TEXTAUSZUG:
——
Nur lohnende Happen, aber keine Regentropfen oder Staubkörner dürfen die Fallen auslösen. „Darum müssen Beutetiere innerhalb weniger Sekunden mehrfach eine oder mehrere ihrer Sensorborsten auf dem Blatt auslenken.“ Die Pflanze merke sich den Erstkontakt und warte auf weitere: „Sie besitzt ein mechanisches Gedächtnis.“ Stimmt das Erregungsmuster, sinkt der Wasserdruck in einigen Blattzellen. Die Vorspannung löst sich: Schnapp! Doch erst einmal schließen die Blatthälften unvollständig. Am Rand lassen sie schmale Lücken. Kleine Beutetiere, die den Verdauungsaufwand nicht wert sind, können entkommen. Gefangen bleiben nur dicke Brummer, so der Botaniker: „Die Pflanze schmeckt sozusagen auch, ob eine Beute passend ist.“
Übernatürliche Kräfte
Derzeit erinnern die künstlichen Fallen in den Laboren an gefaltete Papierflieger. Marsianer könnten problemlos echt und falsch voneinander unterscheiden. Allerdings besitzen die Nachbauten schon übernatürliche Fähigkeiten. Das Original kennt nur auf oder zu. Specks Kunstfallen hingegen können sich stufenlos öffnen und schließen. „Dazu haben wir zwei biologische Mechanismen gekoppelt“, sagt Speck. Die Venusfliegenfalle arbeite mit Vorspannung und Änderungen des Wasserdrucks in Zellen: „Dagegen können wir unsere Fallen magnetisch, mit Luftdruck, also pneumatisch, mit einer Kombination aus Wärme und Feuchtigkeit oder durch Materialien mit Formgedächtnis steuern.“ Er spricht von „going beyond biology“ – über die Natur hinausgehen. In livMatS wollen Forschende biologische Prinzipien nicht nur übernehmen, sondern verbessern, erweitern und für neue Anwendungen anpassen.
——
ZU ERLEDIGENDE AUFGABE:
Beantworte anhand des Textauszugs diese Fragen:
1. Was passiert in einigen Blattzellen, wenn das Erregungsmuster stimmt?
2. Welche Beutetiere können durch die schmalen Lücken am Blattrand entkommen?
3. Auf welche Arten lassen sich die künstlichen Fallen steuern?
——
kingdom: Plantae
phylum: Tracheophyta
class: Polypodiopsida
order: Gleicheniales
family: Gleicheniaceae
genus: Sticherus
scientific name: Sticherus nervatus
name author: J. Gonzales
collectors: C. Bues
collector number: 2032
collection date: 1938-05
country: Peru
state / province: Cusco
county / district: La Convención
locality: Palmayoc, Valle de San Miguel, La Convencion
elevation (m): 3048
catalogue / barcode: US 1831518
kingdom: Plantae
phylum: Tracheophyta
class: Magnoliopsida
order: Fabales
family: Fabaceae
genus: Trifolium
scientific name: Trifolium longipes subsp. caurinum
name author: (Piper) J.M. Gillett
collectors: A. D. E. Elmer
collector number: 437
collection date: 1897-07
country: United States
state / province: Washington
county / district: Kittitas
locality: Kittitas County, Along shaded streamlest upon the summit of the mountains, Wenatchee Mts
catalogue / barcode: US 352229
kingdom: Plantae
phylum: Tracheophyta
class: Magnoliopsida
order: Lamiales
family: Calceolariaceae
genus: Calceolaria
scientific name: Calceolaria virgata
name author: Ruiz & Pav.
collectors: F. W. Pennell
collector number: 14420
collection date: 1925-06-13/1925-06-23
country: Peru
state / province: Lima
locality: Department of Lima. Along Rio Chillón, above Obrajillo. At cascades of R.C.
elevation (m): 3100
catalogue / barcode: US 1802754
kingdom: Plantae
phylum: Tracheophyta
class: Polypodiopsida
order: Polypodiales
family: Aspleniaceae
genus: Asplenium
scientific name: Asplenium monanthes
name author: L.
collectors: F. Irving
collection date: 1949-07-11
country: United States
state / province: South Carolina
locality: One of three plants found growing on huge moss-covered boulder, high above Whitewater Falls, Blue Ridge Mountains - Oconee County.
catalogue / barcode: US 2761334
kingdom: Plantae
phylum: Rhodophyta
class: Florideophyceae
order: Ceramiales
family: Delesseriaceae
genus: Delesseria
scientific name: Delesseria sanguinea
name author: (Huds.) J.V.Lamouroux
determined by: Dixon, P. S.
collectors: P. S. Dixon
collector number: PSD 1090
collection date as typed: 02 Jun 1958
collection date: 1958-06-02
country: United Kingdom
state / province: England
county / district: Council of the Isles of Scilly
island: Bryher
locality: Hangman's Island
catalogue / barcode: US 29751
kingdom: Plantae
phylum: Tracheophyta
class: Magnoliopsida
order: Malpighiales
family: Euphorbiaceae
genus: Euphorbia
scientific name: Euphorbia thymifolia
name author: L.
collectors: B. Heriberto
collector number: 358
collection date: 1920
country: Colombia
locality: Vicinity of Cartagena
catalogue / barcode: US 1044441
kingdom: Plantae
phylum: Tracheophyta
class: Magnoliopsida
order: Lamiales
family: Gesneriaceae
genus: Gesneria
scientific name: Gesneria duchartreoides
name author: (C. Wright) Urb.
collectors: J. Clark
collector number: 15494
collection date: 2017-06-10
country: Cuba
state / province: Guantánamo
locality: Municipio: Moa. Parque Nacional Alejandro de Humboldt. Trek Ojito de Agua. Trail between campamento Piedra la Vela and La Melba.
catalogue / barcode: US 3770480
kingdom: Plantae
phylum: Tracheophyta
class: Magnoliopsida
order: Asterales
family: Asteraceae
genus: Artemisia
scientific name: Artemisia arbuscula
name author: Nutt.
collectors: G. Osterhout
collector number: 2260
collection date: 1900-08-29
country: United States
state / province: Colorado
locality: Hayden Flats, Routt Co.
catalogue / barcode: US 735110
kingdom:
——
ANTWORTFELD:
1. Der Wasserdruck sinkt.
2. Kleine Beutetiere, die den Verdauungsaufwand nicht wert sind.
3. Magnetisch, mit Luftdruck (pneumatisch), mit einer Kombination aus Wärme und Feuchtigkeit oder durch Materialien mit Formgedächtnis.